To add to this, caffeine is an adenosine antagonist, which means that it takes the place of adenosine on receptors in the brain and blocks its activity. Adenosine is responsible for producing a more relaxed state and preparing us to get ready to wind down. Caffeine blocks this and therefore the neurotransmitters responsible for invoking an alert state are allowed to continue on, making you feel less sleepy after taking it. Useful if looking for a second wind later on in the day. However, given that caffeine has a half life of around 6 hours (meaning it takes that long to metabolise), when consumed in large amounts later in the day it is going to impact on sleep, regardless of how convinced you are that this isn’t the case for you.

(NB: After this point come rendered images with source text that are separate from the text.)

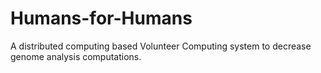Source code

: # Humans-for-Humans
A distributed computing based Volunteer Computing system to decrease genome analysis computations.
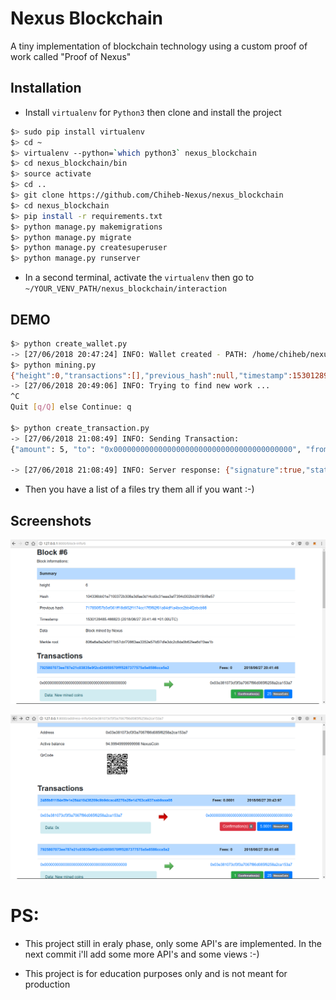 # Nexus Blockchain

A tiny implementation of blockchain technology using a custom proof of work called "Proof of Nexus"

## Installation

- Install `virtualenv` for `Python3` then clone and install the project


```bash
$> sudo pip install virtualenv
$> cd ~
$> virtualenv --python=`which python3` nexus_blockchain
$> cd nexus_blockchain/bin
$> source activate
$> cd ..
$> git clone https://github.com/Chiheb-Nexus/nexus_blockchain
$> cd nexus_blockchain
$> pip install -r requirements.txt
$> python manage.py makemigrations
$> python manage.py migrate
$> python manage.py createsuperuser
$> python manage.py runserver
```

- In a second terminal, activate the `virtualenv` then go to `~/YOUR_VENV_PATH/nexus_blockchain/interaction`

## DEMO

```bash
$> python create_wallet.py 
-> [27/06/2018 20:47:24] INFO: Wallet created - PATH: /home/chiheb/nexus_blockchain/nexus_blockchain/interaction/keystore/keys
$> python mining.py 
{"height":0,"transactions":[],"previous_hash":null,"timestamp":1530128945.550915,"data":"Genesis Block!","block_hash":"ff1099d5743ca5c21df440d9f3d2c90aec603aea46889797a9aa7899d21a7f54","merkle":"e3b0c44298fc1c149afbf4c8996fb92427ae41e4649b934ca495991b7852b855"}
-> [27/06/2018 20:49:06] INFO: Trying to find new work ...
^C
Quit [q/Q] else Continue: q

$> python create_transaction.py 
-> [27/06/2018 21:08:49] INFO: Sending Transaction:
{"amount": 5, "to": "0x0000000000000000000000000000000000000000", "from": "0xE0179D4DA5b16443C18450f35e46B2a716ae8f74", "fees": 0.0001, "data": "0x", "timestamp": 1530130129.167453, "signature": "0xa998b1555fd5c9e4eb3872f36edc587a2406bdaf98044957bd0a9675667d8a3823886ae5e3f9701a3b0d81d190a2c13cd4641f88984753ec5f37e6c866c2a1731b"}

-> [27/06/2018 21:08:49] INFO: Server response: {"signature":true,"status":200,"tx_hash":"3aabcbf8e7f12a10eb4474b6ecdd35081b098da54815bb81cf8e146dfb4805dc"}
```

- Then you have a list of a files try them all if you want :-)

## Screenshots

![block](./screenshots/block.png  "block")

![address](./screenshots/address.png  "address")

# PS:

- This project still in eraly phase, only some API's are implemented.
In the next commit i'll add some more API's and some views :-)

- This project is for education purposes only and is not meant for production
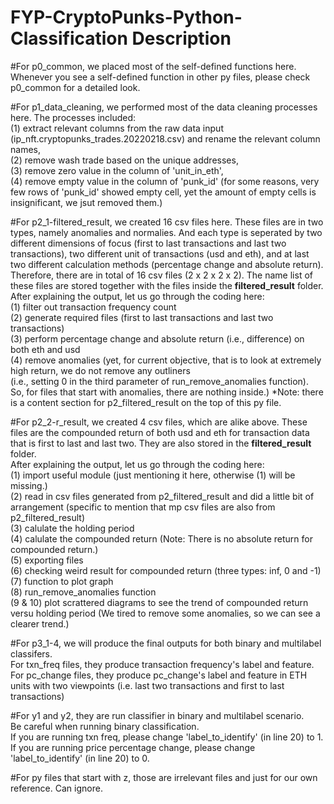 # FYP-CryptoPunks-Python-Classification Description

#For p0_common, we placed most of the self-defined functions here. Whenever you see a self-defined function in other py files, please check p0_common for a detailed look.

#For p1_data_cleaning, we performed most of the data cleaning processes here. The processes included:<br />
(1) extract relevant columns from the raw data input (ip_nft.cryptopunks_trades.20220218.csv) and rename the relevant column names,<br />
(2) remove wash trade based on the unique addresses,<br />
(3) remove zero value in the column of 'unit_in_eth',<br />
(4) remove empty value in the column of 'punk_id' (for some reasons, very few rows of 'punk_id' showed empty cell, yet the amount of empty cells is insignificant, we jsut removed them.)

#For p2_1-filtered_result, we created 16 csv files here. These files are in two types, namely anomalies and normalies. And each type is seperated by two different dimensions of focus (first to last transactions and last two transactions), two different unit of transactions (usd and eth), and at last two different calculation methods (percentage change and absolute return). Therefore, there are in total of 16 csv files (2 x 2 x 2 x 2). The name list of these files are stored together with the files inside the __filtered_result__ folder.<br />
After explaining the output, let us go through the coding here:<br />
(1) filter out transaction frequency count<br />
(2) generate required files (first to last transactions and last two transactions)<br />
(3) perform percentage change and absolute return (i.e., difference) on both eth and usd<br />
(4) remove anomalies (yet, for current objective, that is to look at extremely high return, we do not remove any outliners<br />(i.e., setting 0 in the third parameter of run_remove_anomalies function).<br />So, for files that start with anomalies, there are nothing inside.)
*Note: there is a content section for p2_filtered_result on the top of this py file.

#For p2_2-r_result, we created 4 csv files, which are alike above. These files are the compounded return of both usd and eth for transaction data that is first to last and last two. They are also stored in the __filtered_result__ folder.<br />
After explaining the output, let us go through the coding here:<br />
(1) import useful module (just mentioning it here, otherwise (1) will be missing.)<br />
(2) read in csv files generated from p2_filtered_result and did a little bit of arrangement (specific to mention that mp csv files are also from p2_filtered_result)<br />
(3) calulate the holding period<br />
(4) calulate the compounded return (Note: There is no absolute return for compounded return.)<br />
(5) exporting files<br />
(6) checking weird result for compounded return (three types: inf, 0 and -1)<br />
(7) function to plot graph<br />
(8) run_remove_anomalies function<br />
(9 & 10) plot scrattered diagrams to see the trend of compounded return versu holding period (We tired to remove some anomalies, so we can see a clearer trend.)<br />

#For p3_1-4, we will produce the final outputs for both binary and multilabel classifers.<br />
For txn_freq files, they produce transaction frequency's label and feature.<br />
For pc_change files, they produce pc_change's label and feature in ETH units with two viewpoints (i.e. last two transactions and first to last transactions)

#For y1 and y2, they are run classifier in binary and multilabel scenario.<br />
Be careful when running binary classification.<br />
If you are running txn freq, please change 'label_to_identify' (in line 20) to 1. <br />
If you are running price percentage change, please change 'label_to_identify' (in line 20) to 0. <br />

#For py files that start with z, those are irrelevant files and just for our own reference. Can ignore.

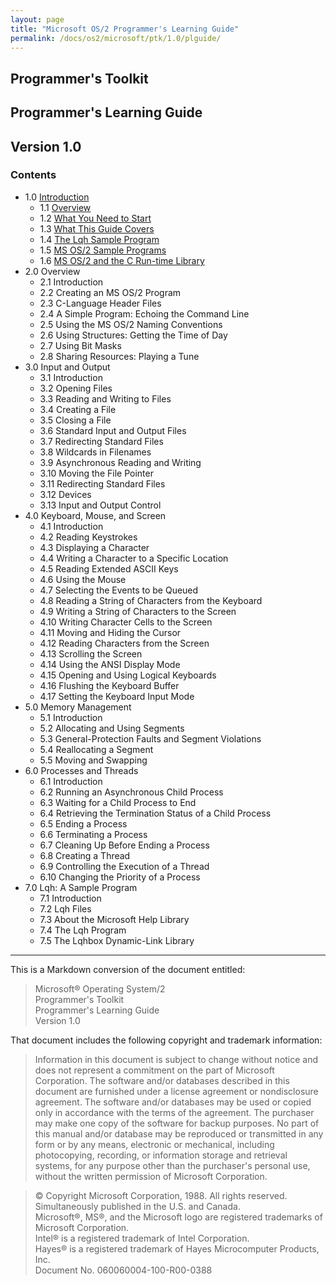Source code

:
 ```yaml
---
layout: page
title: "Microsoft OS/2 Programmer's Learning Guide"
permalink: /docs/os2/microsoft/ptk/1.0/plguide/
---
```


Programmer's Toolkit
---

Programmer's Learning Guide
---

Version 1.0
---

### Contents

* 1.0 [Introduction](/docs/os2/microsoft/ptk/1.0/plguide/chapter1/)
	* 1.1 [Overview](/docs/os2/microsoft/ptk/1.0/plguide/chapter1/#overview)
	* 1.2 [What You Need to Start](/docs/os2/microsoft/ptk/1.0/plguide/chapter1/#what-you-need-to-start)
	* 1.3 [What This Guide Covers](/docs/os2/microsoft/ptk/1.0/plguide/chapter1/#what-this-guide-covers)
	* 1.4 [The Lqh Sample Program](/docs/os2/microsoft/ptk/1.0/plguide/chapter1/#the-lqh-sample-program)
	* 1.5 [MS OS/2 Sample Programs](/docs/os2/microsoft/ptk/1.0/plguide/chapter1/#ms-os2-sample-programs)
	* 1.6 [MS OS/2 and the C Run-time Library](/docs/os2/microsoft/ptk/1.0/plguide/chapter1/#ms-os2-and-the-c-run-time-library)
* 2.0 Overview
	* 2.1 Introduction
	* 2.2 Creating an MS OS/2 Program
	* 2.3 C-Language Header Files
	* 2.4 A Simple Program: Echoing the Command Line
	* 2.5 Using the MS OS/2 Naming Conventions
	* 2.6 Using Structures: Getting the Time of Day
	* 2.7 Using Bit Masks
	* 2.8 Sharing Resources: Playing a Tune
* 3.0 Input and Output
	* 3.1 Introduction
	* 3.2 Opening Files
	* 3.3 Reading and Writing to Files
	* 3.4 Creating a File
	* 3.5 Closing a File
	* 3.6 Standard Input and Output Files
	* 3.7 Redirecting Standard Files
	* 3.8 Wildcards in Filenames
	* 3.9 Asynchronous Reading and Writing
	* 3.10 Moving the File Pointer
	* 3.11 Redirecting Standard Files
	* 3.12 Devices
	* 3.13 Input and Output Control
* 4.0 Keyboard, Mouse, and Screen
	* 4.1 Introduction
	* 4.2 Reading Keystrokes
	* 4.3 Displaying a Character
	* 4.4 Writing a Character to a Specific Location
	* 4.5 Reading Extended ASCII Keys
	* 4.6 Using the Mouse
	* 4.7 Selecting the Events to be Queued
	* 4.8 Reading a String of Characters from the Keyboard
	* 4.9 Writing a String of Characters to the Screen
	* 4.10 Writing Character Cells to the Screen
	* 4.11 Moving and Hiding the Cursor
	* 4.12 Reading Characters from the Screen
	* 4.13 Scrolling the Screen
	* 4.14 Using the ANSI Display Mode
	* 4.15 Opening and Using Logical Keyboards
	* 4.16 Flushing the Keyboard Buffer
	* 4.17 Setting the Keyboard Input Mode
* 5.0 Memory Management
	* 5.1 Introduction
	* 5.2 Allocating and Using Segments
	* 5.3 General-Protection Faults and Segment Violations
	* 5.4 Reallocating a Segment
	* 5.5 Moving and Swapping
* 6.0 Processes and Threads
	* 6.1 Introduction
	* 6.2 Running an Asynchronous Child Process
	* 6.3 Waiting for a Child Process to End
	* 6.4 Retrieving the Termination Status of a Child Process
	* 6.5 Ending a Process
	* 6.6 Terminating a Process
	* 6.7 Cleaning Up Before Ending a Process
	* 6.8 Creating a Thread
	* 6.9 Controlling the Execution of a Thread
	* 6.10 Changing the Priority of a Process
* 7.0 Lqh: A Sample Program
	* 7.1 Introduction
	* 7.2 Lqh Files
	* 7.3 About the Microsoft Help Library
	* 7.4 The Lqh Program
	* 7.5 The Lqhbox Dynamic-Link Library

---

This is a Markdown conversion of the document entitled:

>Microsoft® Operating System/2  
Programmer's Toolkit  
Programmer's Learning Guide  
Version 1.0

That document includes the following copyright and trademark information:

>Information in this document is subject to change without notice and does not represent a commitment on the part
of Microsoft Corporation. The software and/or databases described in this document are furnished under a license
agreement or nondisclosure agreement. The software and/or databases may be used or copied only in accordance with
the terms of the agreement. The purchaser may make one copy of the software for backup purposes. No part of this
manual and/or database may be reproduced or transmitted in any form or by any means, electronic or mechanical,
including photocopying, recording, or information storage and retrieval systems, for any purpose other than the
purchaser's personal use, without the written permission of Microsoft Corporation.
	
>© Copyright Microsoft Corporation, 1988. All rights reserved. Simultaneously published in the U.S. and Canada.  
Microsoft®, MS®, and the Microsoft logo are registered trademarks of Microsoft Corporation.  
Intel® is a registered trademark of Intel Corporation.  
Hayes® is a registered trademark of Hayes Microcomputer Products, Inc.  
Document No. 060060004-100-R00-0388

While you might not have any trouble getting to sleep, certainly the quality of sleep is compromised. This lack of restorative sleep not only impacts physiologically (increasing insulin resistance), but increases cortisol levels and the likelihood of reaching for foods and stimulants to level out energy levels the following day.

So…are YOU drinking too much?  If it leaves you feeling relaxed and calm then it probably only makes you more awesome. If it leaves you feeling a bit jittery and wired, or you use it to get through the day, perhaps you need to evaluate whether that long black is contributing to your health or stealthily removing it. Only you can determine that.

*the only thing I can say with almost certainty is that coffee made from Jungle Beans (or its derivative Zee) is best avoided regardless of context.